La fin de la 30 secondes?

Par Isabel Goguen

Lorsque l’on pense aux durées typiques d’improvisations, on imagine souvent des 2 minutes, des 3 minutes, des 4 minutes. Dans le passé, la 30 secondes aurait pu apparaître dans cette liste, mais c’est une durée qu’on voit de plus en plus rarement lors de matchs aujourd’hui. Est-ce que l’on a abandonné la 30 secondes? L’a-t-on éliminé de nos barillets sans vraiment le dire tout fort? Est-ce qu’elle mérite toujours sa place?
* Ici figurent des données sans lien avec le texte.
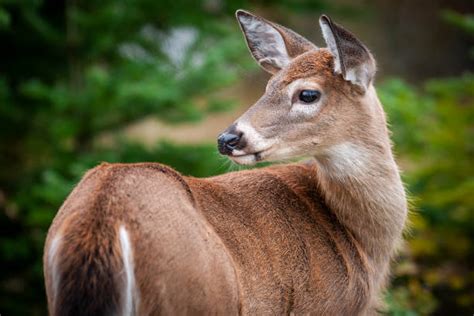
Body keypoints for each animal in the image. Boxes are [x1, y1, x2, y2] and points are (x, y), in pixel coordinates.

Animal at [43, 9, 408, 316]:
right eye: (269, 86)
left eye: (307, 94)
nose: (228, 138)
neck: (362, 241)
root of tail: (103, 223)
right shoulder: (322, 306)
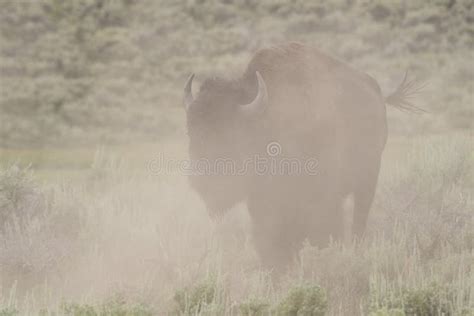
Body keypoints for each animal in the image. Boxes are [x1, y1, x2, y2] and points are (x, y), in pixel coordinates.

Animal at [182, 41, 422, 270]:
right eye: (190, 131)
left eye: (231, 135)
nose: (201, 180)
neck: (268, 120)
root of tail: (377, 93)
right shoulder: (263, 202)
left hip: (368, 179)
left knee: (358, 220)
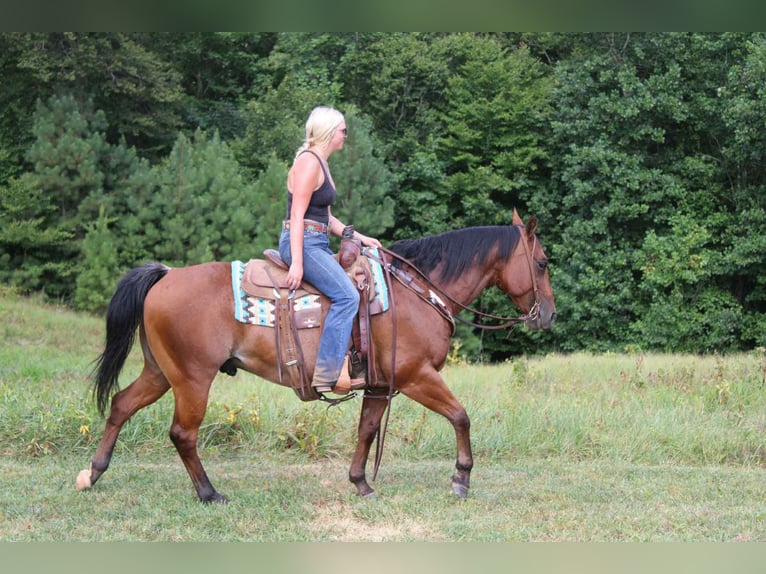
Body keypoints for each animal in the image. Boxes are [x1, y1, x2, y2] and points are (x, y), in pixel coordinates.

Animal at [75, 211, 556, 503]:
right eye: (543, 262)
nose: (549, 314)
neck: (416, 291)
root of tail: (167, 275)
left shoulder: (380, 386)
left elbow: (366, 431)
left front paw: (361, 483)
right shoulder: (416, 376)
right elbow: (460, 417)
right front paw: (461, 478)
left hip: (160, 372)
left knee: (120, 405)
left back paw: (92, 474)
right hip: (193, 378)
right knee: (182, 434)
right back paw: (209, 493)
L’improvisation de 30 secondes est un défi de construction d’histoire, d’efficacité et de gestion du temps. Elle force les joueurs a concentrer et condenser les éléments d’histoires à leur plus simple afin de transmettre l’information nécessaire pour comprendre la conclusion, sans manquer de temps pour s’y rendre, ni vendre la mèche trop tôt. Il faut donc faire des choix quant à quels éléments présenter, et ces choix auront un impact direct sur la réussite de l’improvisation. C’est également une des seules durées qui encourage, voire impose, que la conclusion à l’improvisation se décide en caucus. Elle nous apprend à être attentifs au passage du temps, et à guider activement nos improvisations vers une fin cohérente, surprenante, amusante, etc. Ces capacités sont autant utiles et importantes lors d’improvisations plus longues, mais on accepte plus facilement que le sifflet ait sifflé dans le milieu d’une action ou péripétie lors d’une improvisation de 8 minutes que lors d’une 30 secondes.
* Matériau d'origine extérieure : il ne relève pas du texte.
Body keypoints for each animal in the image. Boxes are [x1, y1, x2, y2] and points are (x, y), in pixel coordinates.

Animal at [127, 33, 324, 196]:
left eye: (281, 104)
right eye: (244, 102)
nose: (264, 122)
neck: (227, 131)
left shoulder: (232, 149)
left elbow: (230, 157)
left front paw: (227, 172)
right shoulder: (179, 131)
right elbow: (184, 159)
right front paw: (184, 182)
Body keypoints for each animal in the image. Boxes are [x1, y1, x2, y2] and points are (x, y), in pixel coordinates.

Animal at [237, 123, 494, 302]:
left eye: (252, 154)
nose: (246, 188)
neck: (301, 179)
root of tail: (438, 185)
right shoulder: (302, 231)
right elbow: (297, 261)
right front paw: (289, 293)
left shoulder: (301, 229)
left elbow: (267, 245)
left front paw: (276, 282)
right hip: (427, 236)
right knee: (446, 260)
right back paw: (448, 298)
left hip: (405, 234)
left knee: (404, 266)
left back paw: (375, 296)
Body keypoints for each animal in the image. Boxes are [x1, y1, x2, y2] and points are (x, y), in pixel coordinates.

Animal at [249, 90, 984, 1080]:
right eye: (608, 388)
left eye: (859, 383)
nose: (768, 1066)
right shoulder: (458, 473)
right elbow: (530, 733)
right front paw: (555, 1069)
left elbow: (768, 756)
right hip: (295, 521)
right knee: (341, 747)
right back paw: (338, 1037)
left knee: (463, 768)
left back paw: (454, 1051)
L’hésitation d’un arbitre à utiliser la 30 secondes est certainement compréhensible. Un match habituel de 8 improvisations n’offre que 3 comparées et normalement, l’une d’elles est une catégorie. La comparée permet aux équipes de présenter leurs approches artistiques sans devoir faire des compromis avec l’autre équipe. Comme les 30 secondes sont nécessairement des comparées, est-ce que l’on veut réellement réduire la durée d’une comparée et conséquemment, les opportunités offertes aux équipes de faire briller leur style?
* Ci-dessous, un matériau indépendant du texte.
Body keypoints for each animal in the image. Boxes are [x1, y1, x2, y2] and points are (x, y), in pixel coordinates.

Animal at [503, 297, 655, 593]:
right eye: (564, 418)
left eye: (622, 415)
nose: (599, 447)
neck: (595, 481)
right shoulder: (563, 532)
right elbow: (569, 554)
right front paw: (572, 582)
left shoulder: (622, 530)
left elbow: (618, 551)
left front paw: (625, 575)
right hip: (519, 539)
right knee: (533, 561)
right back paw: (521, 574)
Puisque l’on favorise progressivement des durées plus longues, est-ce que proportionnellement, la 1 minute est la nouvelle 30 secondes? La 1 minute est étrange. C’est très court, mais en même temps un peu long. C’est une improvisation qui fait appel à des habiletés semblables à la 30 secondes, mais elle impose qu’on développe une histoire un peu plus longue ou complexe avant de se rendre à sa conclusion, qu’elle soit planifiée en caucus ou non. L’approche à la 1 minute a donc philosophiquement un pied dans la 30 secondes et un autre dans la 2 minutes. Et je propose qu’il n’est pas rare qu’on approche la 1 minute comme si elle était une 30 secondes, et que conséquemment, on étire un ou des moments dans l’improvisation beaucoup trop longuement afin de remplir le temps avant qu’on puisse raisonnablement lancer notre punch final ou notre conclusion. Donc, en pratique, est-ce que la 1 minute joue le même rôle que la 30 secondes ou est-ce qu’elle est secrètement une 30 secondes, mais avec plus de patinage?

Est-ce que l’on devrait utiliser la 30 secondes dans un match typique? Ou est-ce qu’elle a plus sa place dans un match de 12 improvisations, où on y voit plus de comparées? Ou encore, la bannir complètement des matchs traditionnels et seulement en faire usage lors de spectacles prenant un différent format comme un spectacle défis? Fondamentalement, le match d’improvisation est un spectacle de variétés qui vise explorer différents types de défis. La 30 secondes appuie cet objectif de créativité tout en mettant en valeur des capacités essentielles de la boîte à outils d’un improvisateur. Elle a sa place et un rôle à jouer, même si elle reste moins fréquente que les autres durées.